Could you guide me what am I doing wrong or what can I do to improve the time?
Workflow:
Hive ODBC Driver Advanced Options:
Manage In-DB Connections:
Thanks in advance!!!
Solved! Go to Solution.
Hello @JRamos
Usually i have two in db connections for Hive :
1/ with odbc for classic use (when data comes from in-db)

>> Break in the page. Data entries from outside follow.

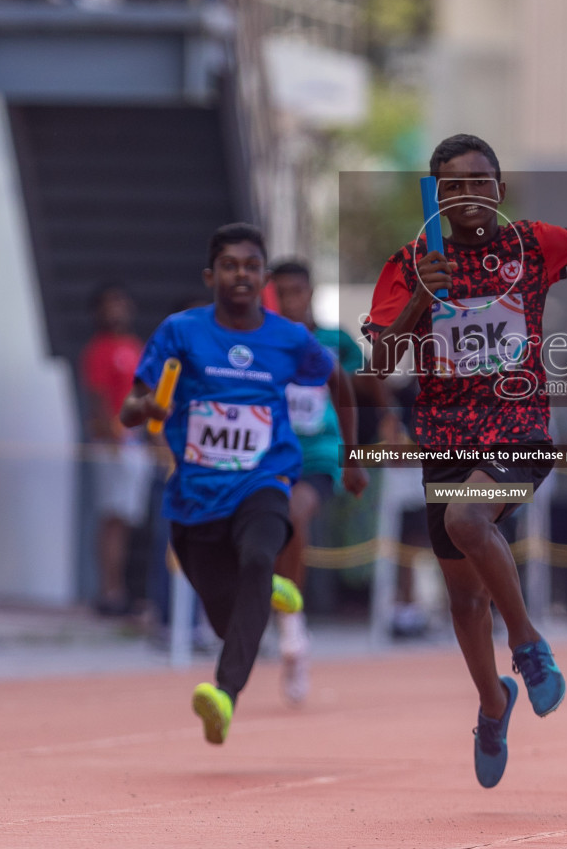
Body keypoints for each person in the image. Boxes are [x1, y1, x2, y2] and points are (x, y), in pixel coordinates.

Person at [364, 133, 567, 788]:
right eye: (455, 185)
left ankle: (527, 646)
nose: (471, 194)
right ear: (436, 196)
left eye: (482, 181)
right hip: (444, 438)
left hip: (520, 426)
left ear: (500, 187)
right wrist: (417, 303)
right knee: (463, 598)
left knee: (468, 524)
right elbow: (378, 367)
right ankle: (493, 705)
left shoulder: (530, 243)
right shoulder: (409, 264)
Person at [119, 223, 367, 747]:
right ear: (211, 275)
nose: (241, 274)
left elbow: (339, 381)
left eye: (252, 266)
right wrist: (149, 407)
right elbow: (129, 408)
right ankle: (269, 592)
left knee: (259, 555)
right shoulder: (180, 332)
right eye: (230, 265)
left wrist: (352, 457)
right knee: (227, 615)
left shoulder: (288, 338)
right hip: (195, 498)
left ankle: (224, 694)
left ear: (263, 279)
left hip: (265, 478)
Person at [268, 258, 377, 705]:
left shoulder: (334, 342)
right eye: (283, 293)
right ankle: (284, 623)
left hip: (318, 456)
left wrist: (358, 454)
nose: (291, 300)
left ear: (310, 292)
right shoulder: (264, 341)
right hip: (268, 455)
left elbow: (364, 387)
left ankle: (293, 630)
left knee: (295, 514)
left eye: (297, 291)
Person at [81, 283, 153, 617]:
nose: (116, 312)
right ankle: (109, 590)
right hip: (114, 442)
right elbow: (97, 396)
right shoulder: (99, 349)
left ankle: (121, 587)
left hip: (135, 440)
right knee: (111, 518)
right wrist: (111, 435)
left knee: (126, 520)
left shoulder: (135, 346)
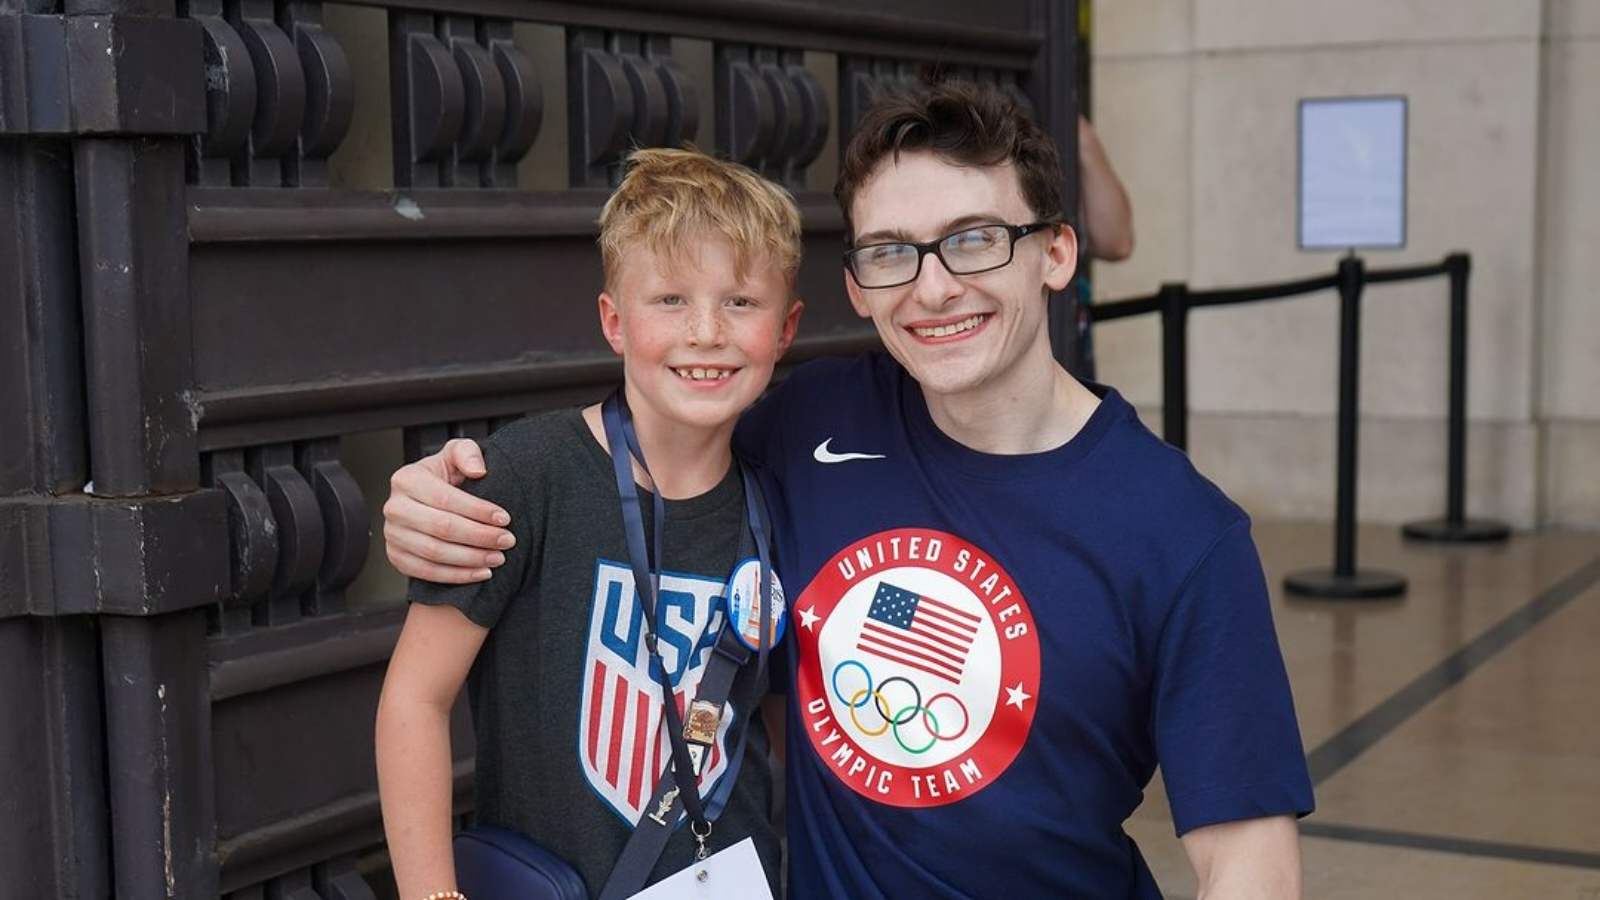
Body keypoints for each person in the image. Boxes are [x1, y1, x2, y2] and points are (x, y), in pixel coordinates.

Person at [384, 80, 1314, 898]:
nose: (934, 287)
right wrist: (440, 495)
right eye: (891, 253)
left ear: (1058, 253)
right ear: (858, 288)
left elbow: (1249, 863)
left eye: (976, 241)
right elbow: (655, 422)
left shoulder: (1184, 534)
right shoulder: (807, 426)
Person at [374, 147, 805, 899]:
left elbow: (777, 733)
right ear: (613, 320)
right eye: (669, 300)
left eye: (740, 301)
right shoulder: (529, 471)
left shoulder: (777, 504)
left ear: (787, 328)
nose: (706, 331)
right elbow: (415, 698)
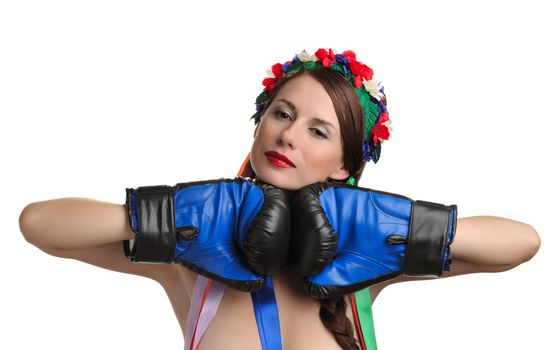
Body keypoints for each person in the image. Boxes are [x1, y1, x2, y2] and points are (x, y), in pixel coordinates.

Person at [18, 48, 541, 350]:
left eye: (319, 130)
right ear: (260, 122)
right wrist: (184, 217)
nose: (288, 136)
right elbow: (39, 225)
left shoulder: (363, 266)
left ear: (344, 164)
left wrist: (375, 224)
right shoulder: (194, 258)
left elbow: (521, 244)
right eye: (283, 114)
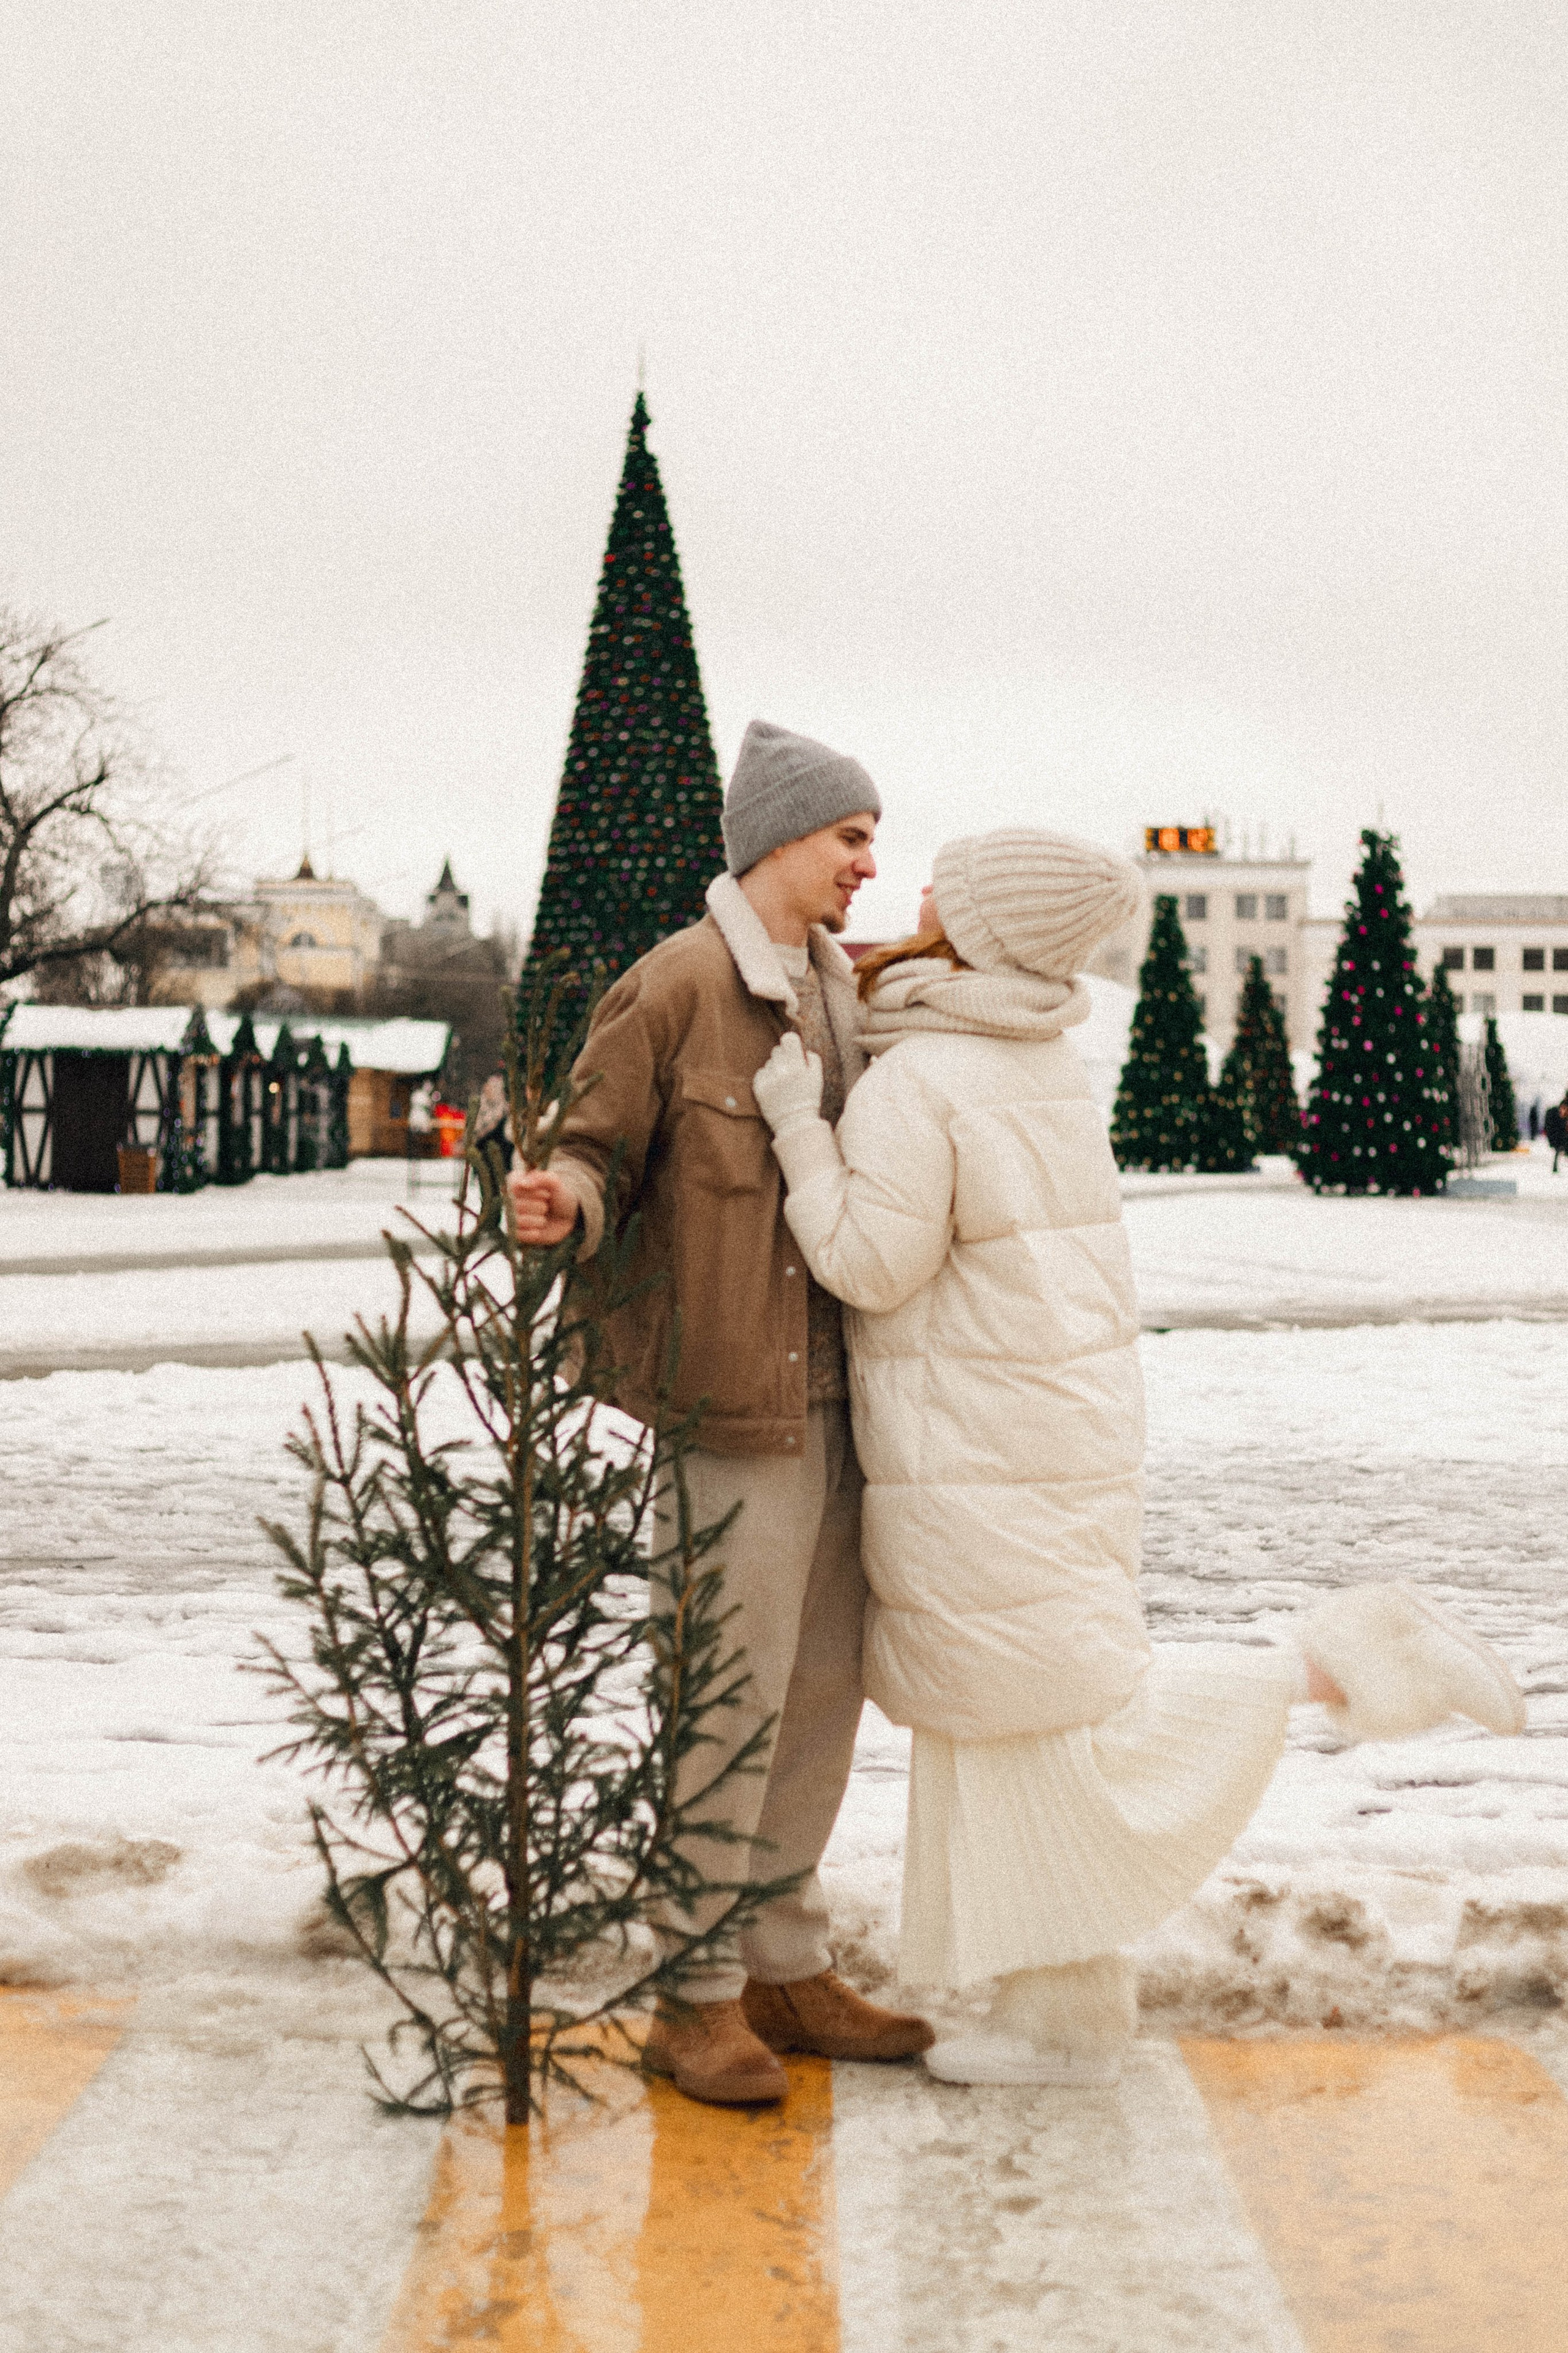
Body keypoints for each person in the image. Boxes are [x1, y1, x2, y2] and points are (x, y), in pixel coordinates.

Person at [752, 828, 1527, 2088]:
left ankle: (1317, 1670)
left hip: (973, 1447)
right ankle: (1056, 2000)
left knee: (1032, 1718)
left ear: (986, 927)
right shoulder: (1036, 1055)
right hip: (1051, 1422)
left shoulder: (925, 1074)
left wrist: (797, 1131)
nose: (925, 888)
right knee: (1045, 1707)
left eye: (955, 879)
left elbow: (866, 1264)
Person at [507, 720, 935, 2106]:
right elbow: (592, 1141)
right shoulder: (679, 984)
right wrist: (562, 1200)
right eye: (848, 837)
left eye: (873, 838)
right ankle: (691, 1993)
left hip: (845, 1407)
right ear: (775, 840)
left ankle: (781, 1962)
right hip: (726, 1412)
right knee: (721, 1699)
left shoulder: (845, 993)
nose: (868, 862)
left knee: (820, 1697)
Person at [1545, 1090, 1568, 1174]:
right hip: (1560, 1135)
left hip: (1562, 1134)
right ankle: (1555, 1168)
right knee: (1558, 1150)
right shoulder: (1556, 1114)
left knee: (1559, 1151)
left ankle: (1555, 1168)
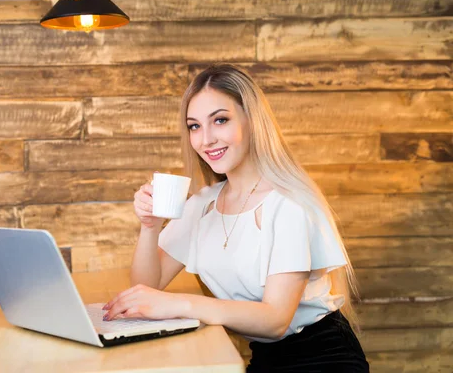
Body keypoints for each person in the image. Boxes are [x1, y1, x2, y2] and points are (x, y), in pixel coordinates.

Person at [102, 64, 370, 372]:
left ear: (251, 120)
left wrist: (182, 304)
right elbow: (146, 286)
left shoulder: (289, 204)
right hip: (265, 358)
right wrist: (149, 228)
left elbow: (275, 320)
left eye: (220, 120)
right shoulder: (202, 205)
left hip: (323, 359)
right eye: (194, 126)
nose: (206, 140)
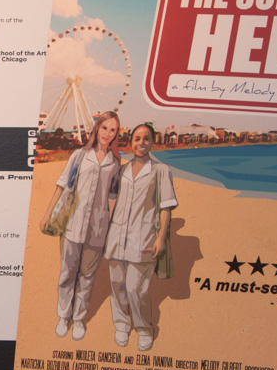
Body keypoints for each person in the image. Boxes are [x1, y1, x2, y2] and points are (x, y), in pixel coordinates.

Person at [41, 111, 121, 340]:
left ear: (116, 134)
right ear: (97, 128)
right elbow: (62, 185)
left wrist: (109, 225)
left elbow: (112, 196)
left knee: (87, 276)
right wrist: (47, 214)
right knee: (68, 273)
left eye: (113, 130)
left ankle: (78, 319)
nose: (108, 133)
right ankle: (63, 316)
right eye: (104, 128)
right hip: (72, 225)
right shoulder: (79, 155)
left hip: (98, 228)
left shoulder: (115, 163)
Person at [104, 123, 177, 351]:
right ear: (130, 142)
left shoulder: (160, 169)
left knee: (137, 288)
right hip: (116, 237)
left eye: (146, 138)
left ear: (152, 142)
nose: (141, 143)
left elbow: (166, 207)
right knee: (117, 285)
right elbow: (111, 201)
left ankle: (144, 329)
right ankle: (121, 324)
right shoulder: (122, 170)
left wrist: (160, 238)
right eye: (137, 138)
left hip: (144, 237)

2/ the other one writing on HDFS instead of ODBC (when data comes from "in-memory" like an excel import. this is the solution you must use here. Time can be reduce by 5,10,20...
Best regards,
Simon
Hi @simonaubert_bd,
Writing on HDFS like the next one? It is correct to use the same connection string as the read ODBC ONE?
@JRamos About the hdfs :
-no, it's not the same string at all. this is more like
Please contact your datalake admin for the exact path/configuration.
However, Alteryx must propose a windows like that when you choose HDFS Parquet and click on the black arrow
-use parquet, not avro
-use two indb alias like HIVE_PROD_ODBC and HIVE_PROD_HDFS since Alteryx does not distinguish creating a table and inserting data from in-memory. cf idea https://community.alteryx.com/t5/Alteryx-Designer-Ideas/In-DB-Connexion-windows-should-be-divided-in...
Thank you @simonaubert_bd , I have changed the write driver with the exact path related to HDFS and now it's working!